- Location: Mississippi, United States
- Nearest city: Brookhaven, Mississippi
- Coordinates: 31°30′11″N 90°59′55″W﻿ / ﻿31.503056°N 90.998611°W
- Area: 191,839 acres (776.34 km^{2})
- Established: July 20, 1936
- Governing body: U.S. Forest Service
- Website: National Forests in Mississippi

= Homochitto National Forest =

U.S. National Forest in Mississippi

Homochitto National Forest is a U.S. National Forest in southwestern Mississippi comprising 191839 acre. In the mid-1930s, the Civilian Conservation Corps (CCC) began reforestation of the area and developing a system of roadways and recreational areas.

==Geography==
In descending order of land area the forest is located in parts of:
- Franklin County,
- Amite County,
- Wilkinson County,
- Adams County,
- Jefferson County,
- Lincoln County,
- Copiah County

==Flora and fauna==
The flora of the Homochitto National Forest consists of about 850 species of vascular plants.

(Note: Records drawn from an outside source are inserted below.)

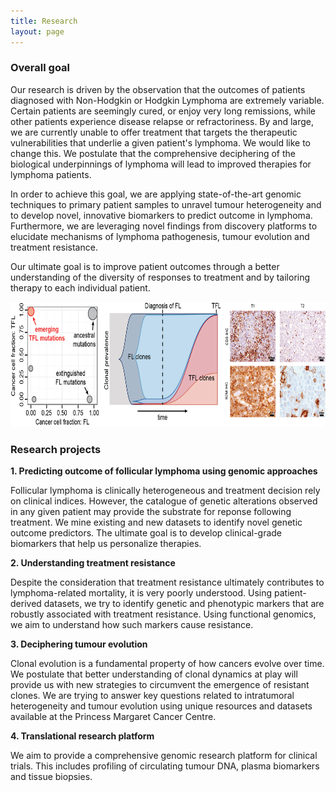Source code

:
 ```yaml
---
title: Research
layout: page
---
```


### Overall goal

Our research is driven by the observation that the outcomes of patients diagnosed with Non-Hodgkin or Hodgkin Lymphoma are extremely variable. Certain patients are seemingly cured, or enjoy very long remissions, while other patients experience disease relapse or refractoriness. By and large, we are currently unable to offer treatment that targets the therapeutic vulnerabilities that underlie a given patient's lymphoma. We would like to change this. We postulate that the comprehensive deciphering of the biological underpinnings of lymphoma will lead to improved therapies for lymphoma patients.

In order to achieve this goal, we are applying state-of-the-art genomic techniques to primary patient samples to unravel tumour heterogeneity and to develop novel, innovative biomarkers to predict outcome in lymphoma. Furthermore, we are leveraging novel findings from discovery platforms to elucidate mechanisms of lymphoma pathogenesis, tumour evolution and treatment resistance.

Our ultimate goal is to improve patient outcomes through a better understanding of the diversity of responses to treatment and by tailoring therapy to each individual patient.

<img align="centre" src="/img/2017-07-23 Website Figure Research.png" height="200">

### Research projects

**1. Predicting outcome of follicular lymphoma using genomic approaches**

Follicular lymphoma is clinically heterogeneous and treatment decision rely on clinical indices. However, the catalogue of genetic alterations observed in any given patient may provide the substrate for reponse following treatment. We mine existing and new datasets to identify novel genetic outcome predictors. The ultimate goal is to develop clinical-grade biomarkers that help us personalize therapies. 

**2. Understanding treatment resistance**

Despite the consideration that treatment resistance ultimately contributes to lymphoma-related mortality, it is very poorly understood. Using patient-derived datasets, we try to identify genetic and phenotypic markers that are robustly associated with treatment resistance. Using functional genomics, we aim to understand how such markers cause resistance.

**3. Deciphering tumour evolution**

Clonal evolution is a fundamental property of how cancers evolve over time. We postulate that better understanding of clonal dynamics at play will provide us with new strategies to circumvent the emergence of resistant clones. We are trying to answer key questions related to intratumoral heterogeneity and tumour evolution using unique resources and datasets available at the Princess Margaret Cancer Centre.

**4. Translational research platform**

We aim to provide a comprehensive genomic research platform for clinical trials. This includes profiling of circulating tumour DNA, plasma biomarkers and tissue biopsies.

The rivers and streams of the forest are rather poor in bivalve diversity, but at least eight species of freshwater mussels are known, with perhaps as many as 11 species possible. Three species of winter stoneflies have been collected from the Homochitto National Forest, including one that was later described as a new species, Allocapnia starki.

==Headquarters==
The forest is headquartered in Jackson, Mississippi, as are all six National Forests in Mississippi. There are local ranger district offices located in Meadville.